• [PASSAGE PROVIDED]:

______________________________

Drive it: the sharding propagator
The widget is a two-matmul graph — H = X · A then Y = H · B, the shape of an MLP block — on a device mesh you size to 2, 4, or 8. You pick how the input X is sharded; the propagator infers the rest, inserts the collectives at the mismatches, and reports the bill. Set a good annotation (operands aligned on the contraction dim) and the block closes with one all-reduce, comm bytes stay flat as the mesh grows, and per-device memory drops by the mesh size. Set a bad one (misaligned) and watch all-to-all reshards appear between every op, comm bytes explode, and the overlap fraction collapse. The knob that breaks it: flip "shard X on the wrong axis" and the green all-reduce turns into red all-to-alls everywhere.
The shape of the readouts is the whole point: the same math, the same FLOPs, the same mesh — and the only thing you changed was a single sharding annotation, yet the comm bill moved by an order of magnitude. That is why partitioning belongs in the compiler: the propagator searches for the layout that minimizes communication so you don't have to hand-place a single collective.

______________________________

• [SUPPLIED DATA]:
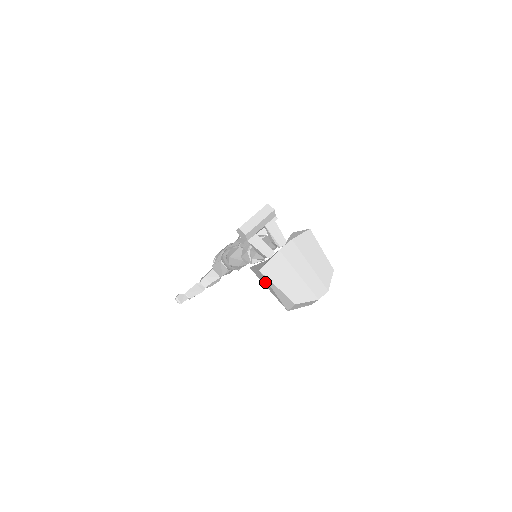
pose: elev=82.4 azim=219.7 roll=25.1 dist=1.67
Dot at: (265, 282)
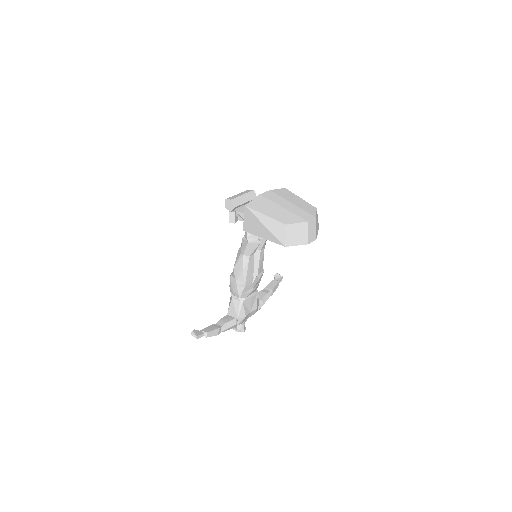
Dot at: (256, 225)
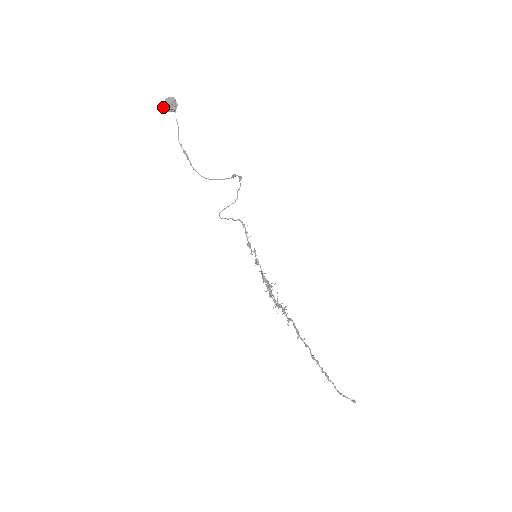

______________________________

• [EXERCISE SET]:
1 - Please summarize the sharding propagator passage in two sentences.
2 - Carry on writing the sharding propagator passage, starting after its last sentence.

• [THE ANSWERS]:
1 - The widget is a two-matmul graph on a mesh of 2, 4, or 8 devices, where you choose how input X is sharded and the propagator infers the rest, inserts the collectives, and reports the bill. A good annotation closes the block with one all-reduce, keeps comm bytes flat, and cuts per-device memory, while a bad one fills the graph with all-to-all reshards and moves the comm bill by an order of magnitude, which is why partitioning belongs in the compiler.

2 -
Failure modes & checklist
Failure modes
- Annotations that fight the math. Sharding operands on mismatched axes so the propagator must reshard with all-to-all at every op. Signal: the trace is dominated by all-to-all collectives, not matmuls; step time barely improves as you add devices.
- Trusting propagation blindly on a huge graph. Under-annotating so the compiler picks a globally poor layout it can't escape. Signal: unexpected all-gathers of large activations; comm bytes far above the Megatron one-all-reduce-per-block baseline.
- No overlap. Collectives placed correctly but on the critical path, so the device idles on the wire. Signal: a gap in the timeline exactly the length of each all-reduce; MFU well below what FLOPs predict.
- Tensor-parallel collectives crossing a node boundary. Mapping the heavy all-reduce axis onto the slow inter-node link. Signal: per-step time scales with inter-node bandwidth, not NVLink (cross-link cs336/09 — TP ≤ GPUs/node).
- Mismatched forward/backward shardings. Letting autodiff (lesson 12) produce a backward whose layouts disagree with the forward, forcing extra reshards. Signal: the backward has more collectives than the forward for a symmetric block.
Checklist
- Annotate the few load-bearing tensors (inputs, parameters) and let propagation infer the rest — don't hand-spec every value.
- Align operands on the contraction dim so a two-matmul block closes with one all-reduce, the Megatron-optimal cost.
- Place the heavy axis on the fast link — tensor-parallel collectives on NVLink intra-node, data-parallel reduce-scatter on the wide cheap axis.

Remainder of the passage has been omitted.